Watching the BA.2 “bump”
Coronavirus dashboard for April 13: watching the BA.2 “bump”
The BA.2 “bump” (h/t Dr. Eric Topol) is upon us (and hopefully a “bump” is all it is). Let’s take a look at where we stand.
Cases bottomed 8 days ago at 28,378. As of yesterday, they had increased to 32,835:
Hospitalizations have continued to decline, and at 9859 are the lowest since March 2020 when the pandemic was just beginning:
Deaths are at 527, just above their 10 month low of 498 the previous day. Only in June and July 2021 have deaths been lower than this. The below graph shows the long term view of both deaths (bold line) and cases (thin line), scaled separately:
Each successive wave has been *relatively* less lethal (i.e., deaths vs. cases) than the previous one, with the exception (slightly) of Delta last summer. Note there was a slight increase – a “bump” in Topol’s terminology – last April, during Alpha, that was focused on Michigan.
I suspect this is because ever-increasing percentages of the population have been vaccinated and/or infected, priming the body’s immune system for a better response.
The CDC reported yesterday that as of last week BA.2 accounted for 86% of all new infections:
Regionally, in the Northwest and Southwest BA.2 is 88% of new cases; in the upper Midwest it is 84%; in New England it is 90%; and in NY and NJ it is 92%:
Here’s what the level of new cases looks like broken down by Census Region:
As you can see, cases are rising in every region (except for the South, where the last few days’ increase is due to a data dump by Texas – otherwise it is still decreasing). Cases started increasing in the Northeast first, 4 weeks ago, and that region has the biggest increase.

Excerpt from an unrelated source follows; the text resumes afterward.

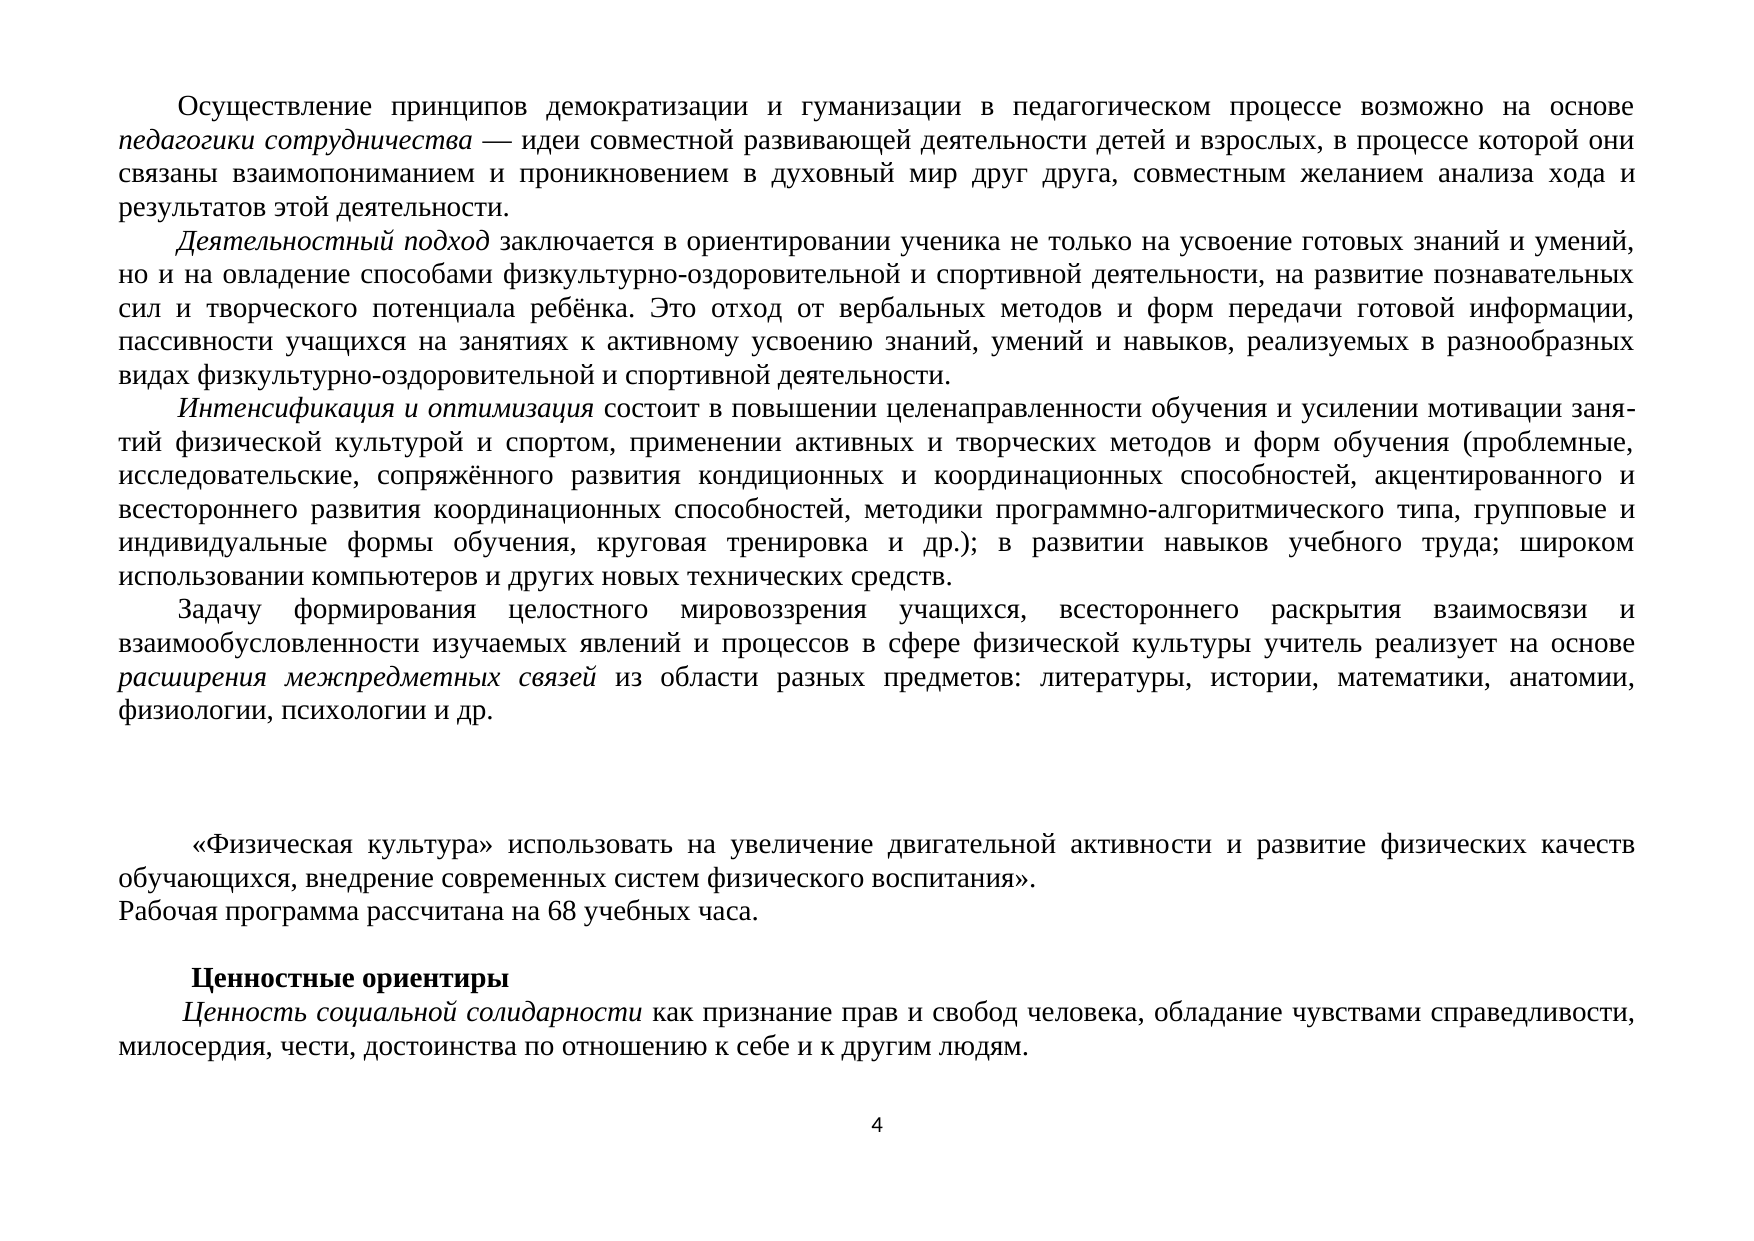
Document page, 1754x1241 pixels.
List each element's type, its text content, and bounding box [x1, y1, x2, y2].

Because BA.2 started earlier and has been furthest along in the Northeast, and because in Europe BA.2 cases have typically peaked once BA.2 in the country reached 90% of all cases, here is a more detailed breakdown of the Northeastern States over the past 8 weeks:
So far there is no sign of BA.2 peaking in any of those States. Since in European countries the turnaround tended to occur quickly, as in within a week, hopefully we will start to see signs of a peak in some Northeastern States shortly.
Here’s what we know about Omicron XE
Boston Globe – April 14
Sure hope that BA.2 continues to be just a little bump. We went to a funeral service in Springfield, VA just three weeks ago. Fortunately for us the old bag died at 94 YO, having outlived her spouse, all her siblings, and all her lifelong friends. So, only her kids and their spouses and children showed up. Wife just left an hour ago to go to Duck, NC to stay with siblings and their spouses and the oldest sister’s timeshare. Contact beyond the family will be minimal. Fortunately my attendance was not mandatory. Ocracoke on the opposite end of the NC OBX is more to my liking. In four more weeks wife and oldest sister will travel together to a niece’s wedding in CT where there will be standard family wedding attendance of well over 100 guests.
Local news is telling me that planes, buses, and trains are being overwhelmed with passengers for this first warm weather holiday weekend of 2022. So, just wait until Memorial Day weekend. People certainly are acting convinced that the pandemic has passed.
Things can go the other way too. Covid could adapt to a stronger strain.
Wife and I are alone this year. Pulled out a chunk of sliced ham from the last holiday we had with an oversized ham. Got some scalloped potatoes too. She will make some salad which is excellent. The three of us (German Shepard) will have our Easter dinner. Fish fry tonight.
Exactly. Happy Easter.
Yesterday, I crocked two pounds of black beans all day and then boiled a pound and half of barley and made two salmon meat loafs from three cans of fish loaded with bell peppers and onions. That will be my dinners until wife gets back next Friday for broccoli Alfredo.
Sounds good. Be who you are and be that well. Enjoy the holiday.
Thanks. Back at ya.
The Omicron waves in Europe were much closer together, meaning that the people who were infected during the first wave still had protection from the second, the hiatus between the two waves in the US means a lot of people who were infected in the first wave will no longer have sufficient immunity and will be infected with the second wave. This isn’t even taking into account the far higher fully vaccinated and boosted rates in Europe, which reduced spread at the margin besides much lower death rates.
The US is in for a larger bump than Europe got, the only question is how much larger.